Bu Babalar Günü yazısı önce Babam Neclan ARIBAŞ’a…
Ben hayatta en çok babamı sevdim
Karaçalılar gibi yerden bitme bir çocuk
Çarpık bacaklarıyla -ha düştü ha düşecek
Nasıl koşarsa ardından bir devin
O çapkın babamı ben öyle sevdim
Bilmezdi ki oturduğumuz semti
Geldi mi de gidici – hep, hep acele işi
Çağın en güzel gözlü maarif müfettişi
Atlastan bakardım nereye gitti
Öyle öyle ezber ettim gurbeti
Sevinçten uçardım hasta oldum mu,
Kırkı geçerse ateş, çağırırlar İstanbul\’a
Bi helallaşmak ister elbet , diğ\’mi oğluyla!
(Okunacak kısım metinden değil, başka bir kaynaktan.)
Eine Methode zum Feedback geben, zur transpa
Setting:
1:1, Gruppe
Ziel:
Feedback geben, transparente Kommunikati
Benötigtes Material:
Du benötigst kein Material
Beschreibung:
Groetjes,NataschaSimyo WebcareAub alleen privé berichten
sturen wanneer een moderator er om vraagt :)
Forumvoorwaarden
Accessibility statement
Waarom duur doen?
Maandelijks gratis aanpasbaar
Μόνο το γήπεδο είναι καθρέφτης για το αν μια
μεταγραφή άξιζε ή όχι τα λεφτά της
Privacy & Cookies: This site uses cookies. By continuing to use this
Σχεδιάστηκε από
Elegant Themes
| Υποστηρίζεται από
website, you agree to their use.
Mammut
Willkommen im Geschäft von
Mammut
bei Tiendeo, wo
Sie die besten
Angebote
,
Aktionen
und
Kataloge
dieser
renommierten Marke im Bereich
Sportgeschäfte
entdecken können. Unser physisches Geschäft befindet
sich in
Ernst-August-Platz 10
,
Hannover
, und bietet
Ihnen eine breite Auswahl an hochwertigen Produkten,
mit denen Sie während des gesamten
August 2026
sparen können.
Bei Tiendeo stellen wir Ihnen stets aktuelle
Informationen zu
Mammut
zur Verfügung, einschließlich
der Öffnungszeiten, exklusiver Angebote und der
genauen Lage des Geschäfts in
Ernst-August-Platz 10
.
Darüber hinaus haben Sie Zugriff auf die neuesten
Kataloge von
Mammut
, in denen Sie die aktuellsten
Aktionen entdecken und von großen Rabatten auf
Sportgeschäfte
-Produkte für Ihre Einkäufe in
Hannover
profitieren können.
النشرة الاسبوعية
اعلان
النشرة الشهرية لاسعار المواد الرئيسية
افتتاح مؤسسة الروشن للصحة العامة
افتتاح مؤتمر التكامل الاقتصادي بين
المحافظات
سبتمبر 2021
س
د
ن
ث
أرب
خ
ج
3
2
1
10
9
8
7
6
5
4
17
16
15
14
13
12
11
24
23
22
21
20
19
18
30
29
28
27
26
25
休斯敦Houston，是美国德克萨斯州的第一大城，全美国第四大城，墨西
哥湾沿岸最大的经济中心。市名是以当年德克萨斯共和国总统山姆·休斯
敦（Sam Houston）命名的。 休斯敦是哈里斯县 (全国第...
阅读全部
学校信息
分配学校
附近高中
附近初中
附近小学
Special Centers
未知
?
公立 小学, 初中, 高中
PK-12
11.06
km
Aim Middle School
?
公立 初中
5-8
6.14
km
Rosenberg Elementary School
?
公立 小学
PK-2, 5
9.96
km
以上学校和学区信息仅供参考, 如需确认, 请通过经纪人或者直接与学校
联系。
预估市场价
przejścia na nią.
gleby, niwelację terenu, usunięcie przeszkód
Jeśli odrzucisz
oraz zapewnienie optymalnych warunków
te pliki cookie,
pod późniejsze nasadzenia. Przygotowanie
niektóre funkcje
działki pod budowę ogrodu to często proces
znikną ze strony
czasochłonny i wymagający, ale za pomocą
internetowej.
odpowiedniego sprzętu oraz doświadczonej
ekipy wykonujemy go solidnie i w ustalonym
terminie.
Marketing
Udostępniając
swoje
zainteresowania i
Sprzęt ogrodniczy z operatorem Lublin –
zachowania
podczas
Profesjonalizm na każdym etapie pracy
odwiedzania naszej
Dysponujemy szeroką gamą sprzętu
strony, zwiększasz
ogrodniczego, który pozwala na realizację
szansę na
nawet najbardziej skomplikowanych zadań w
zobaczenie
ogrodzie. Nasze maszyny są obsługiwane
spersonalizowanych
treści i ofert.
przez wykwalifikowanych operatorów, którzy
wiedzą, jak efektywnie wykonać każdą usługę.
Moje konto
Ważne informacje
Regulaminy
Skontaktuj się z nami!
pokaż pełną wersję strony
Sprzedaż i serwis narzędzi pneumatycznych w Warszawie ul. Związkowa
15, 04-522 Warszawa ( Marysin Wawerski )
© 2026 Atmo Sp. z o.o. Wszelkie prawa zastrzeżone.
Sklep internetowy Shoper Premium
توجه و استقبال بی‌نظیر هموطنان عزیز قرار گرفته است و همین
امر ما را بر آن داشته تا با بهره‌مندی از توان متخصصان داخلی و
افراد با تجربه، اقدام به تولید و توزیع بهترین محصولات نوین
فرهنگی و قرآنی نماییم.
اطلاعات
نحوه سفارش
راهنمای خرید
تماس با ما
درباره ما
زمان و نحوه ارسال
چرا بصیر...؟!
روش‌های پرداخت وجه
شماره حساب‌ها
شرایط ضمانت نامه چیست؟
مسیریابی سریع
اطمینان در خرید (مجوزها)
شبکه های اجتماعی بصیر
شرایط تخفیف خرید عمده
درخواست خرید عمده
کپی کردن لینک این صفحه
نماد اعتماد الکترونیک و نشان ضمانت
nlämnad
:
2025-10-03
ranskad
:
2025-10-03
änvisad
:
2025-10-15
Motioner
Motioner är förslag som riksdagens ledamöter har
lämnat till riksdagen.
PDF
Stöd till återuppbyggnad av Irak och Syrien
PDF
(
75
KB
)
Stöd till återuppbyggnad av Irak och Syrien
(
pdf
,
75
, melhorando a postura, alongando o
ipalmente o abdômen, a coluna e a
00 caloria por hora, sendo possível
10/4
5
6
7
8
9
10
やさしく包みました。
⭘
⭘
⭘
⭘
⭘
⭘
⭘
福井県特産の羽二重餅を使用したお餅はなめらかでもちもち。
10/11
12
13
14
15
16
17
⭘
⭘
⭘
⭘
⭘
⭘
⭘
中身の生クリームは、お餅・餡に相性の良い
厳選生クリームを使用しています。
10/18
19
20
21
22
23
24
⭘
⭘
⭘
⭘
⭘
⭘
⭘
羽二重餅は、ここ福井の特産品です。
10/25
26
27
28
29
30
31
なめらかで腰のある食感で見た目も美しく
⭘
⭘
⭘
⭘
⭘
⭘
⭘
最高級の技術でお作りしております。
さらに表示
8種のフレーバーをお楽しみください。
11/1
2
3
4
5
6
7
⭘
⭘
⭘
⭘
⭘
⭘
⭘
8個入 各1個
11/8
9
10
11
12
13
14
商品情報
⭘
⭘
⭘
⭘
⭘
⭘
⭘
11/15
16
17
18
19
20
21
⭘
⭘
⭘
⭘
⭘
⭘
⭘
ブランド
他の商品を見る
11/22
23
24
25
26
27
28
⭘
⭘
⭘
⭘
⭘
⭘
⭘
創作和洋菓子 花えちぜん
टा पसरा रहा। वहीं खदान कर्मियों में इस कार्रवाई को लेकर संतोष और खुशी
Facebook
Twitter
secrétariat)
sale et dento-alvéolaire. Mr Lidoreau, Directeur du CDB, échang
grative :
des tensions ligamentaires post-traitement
Tifoyken başardım bu aşk oy\’nunu,
Ohh dedim, göğsüne gömdüm burnumu,
En son teftişine çıkana değin
Koştururken ardından o uçmaktaki devin,
Daha başka tür aşklar, geniş sevdalar için
Açıldı nefesim, fikrim, canevim
Hayatta ben en çok babamı sevdim.
Yazan: Can Yücel
Bu pazar Babalar Günü. Yazılarımı takip edenler çok iyi biliyor ama ilk defa okuyanlar için 50 yaş içindeyim artık. Üniversitede iki kızım var. Babam gideli tamı tamına 16 yıl olmuş gerçi siz bunu bilmiyorsunuz zira ben bu konuda konuşmayı hiç beceremem muhtemel bu yazıyı da beceremeyeceğimi düşündüğümden bu çok güzel şiirle başladım yazıma ama derdim kimseyi üzmek değil.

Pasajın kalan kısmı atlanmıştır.